Nos anos posteriores iniciou-se a etapa de consolidação dessa norma, da qual uma vertente importante, um fator determinante, foi a política de marginalização e tentativa de erradicação social do reintegracionismo, alias ‘lusismo’, tendo como protagonistas principais – mas não únicos – a Secretaría Xeral de Política Linguística da Xunta de Galicia e o Corpo de Inspetores do Ensino. O próprio autor, J. J. Rodrigues, acrescentou um capítulo no final do livro a modo de chamada de atenção a um outro escritor, Carlos Callón, a respeito do seu Libro negro da lingua galega, numa espécie de ato de justiça que complementa, num plano mais comprometido, a primeira parte do seu texto. Um Libro negro que ignora a repressão contra o reintegracionismo que, como já foi dito, tinha como beneficiária a consolidação do papel preponderante das entidades isolacionistas, e particularmente do Instituto da Lingua Galega (ILG).

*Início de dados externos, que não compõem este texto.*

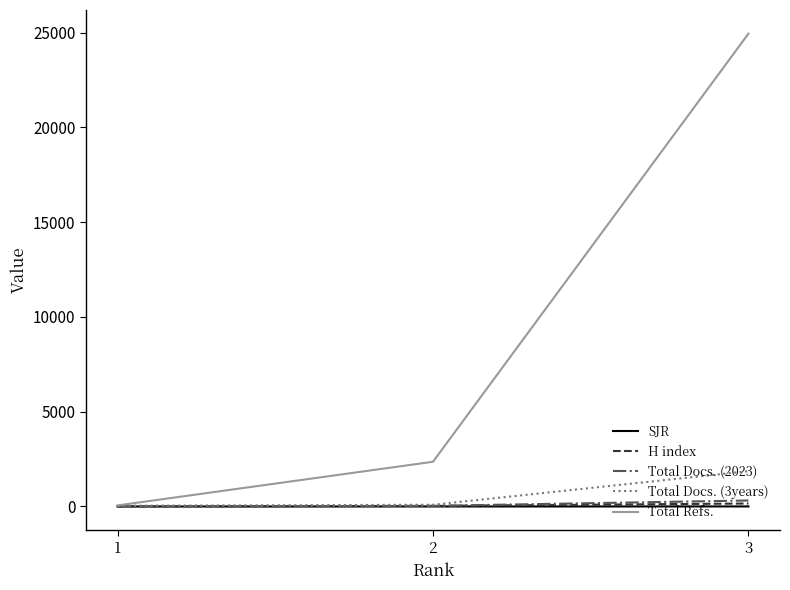

True or false: Total Refs. has a value of 11957.2 at 3.

False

O tema mereceria outra investigação e outra edição. A documentação é abundante e só o silêncio pode dar aparência de nunca ter acontecido. As provas da perseguição arbitrária e ilegal por motivos linguísticos contra os utentes ou simples simpatizantes da norma lusófona são indiscutíveis. O processo de exclusão já estava em funcionamento antes de 1983. O silenciamento na comunicação social ou nos concursos literários; linhas editoriais na comunicação social orientadas a criar notícias tendenciosas; e a exclusão como política institucional sistematicamente praticada, não podem ser apagadas.
As provas da perseguição arbitrária e ilegal por motivos linguísticos contra os utentes ou simples simpatizantes da norma lusófona são indiscutíveis.
A verdade, mesmo que se pretenda ocultar por todos os meios, acaba saindo à luz mais cedo ou mais tarde. Atualmente, uma certa palavra de ordem presidida pela afirmação “o passado não interessa”, parece ter-se instalado em determinados espaços do reintegracionismo linguístico, o que é uma opção legítima, mas não inocente, contribuindo a esse esquecimento. O poder absoluto e a ausência de registos de acesso público cria as condições para a impunidade.
Numa altura foi criada a associação Docentes contra a Repressão Linguística, em que mantiveram atividade pessoas como Jesús Sanches Sobrado, Manuel Lopes Zebral e Mário Nozeda Ruitinha, entre outras pessoas. Durante os anos em que esteve ativa, dedicou-se principalmente a defender o direito de cátedra e a liberdade individual de coletivos de docentes, nomeadamente no ensino secundário. Ao automatismo do procedimento de exclusão das ‘dissidências’ acrescenta-se anedotas que vale a pena citar, como a seguinte.
Na mesma época em que o presidente Manuel Fraga Iribarne respondia por escrito a José Luís Fontenla Rodrigues, presidente das Irmandades da Fala da Galiza e Portugal, que não iria apoiar economicamente as suas publicações por “non cumprir a normativa linguística vixente”, saía do prelo um livro seu em português com orçamento público e chancela do seu governo, a Xunta de Galicia, no intuito de ganhar um prestígio no país vizinho, com um pequeno detalhe, uma gralha no título: Galiza e Portugal no marco europeu.
Por isso faria todo o sentido uma segunda parte de Assim nasceu uma norma, no período que de 1983 a 2014, estabelecendo um prudente distanciamento com os acontecimentos mais recentes.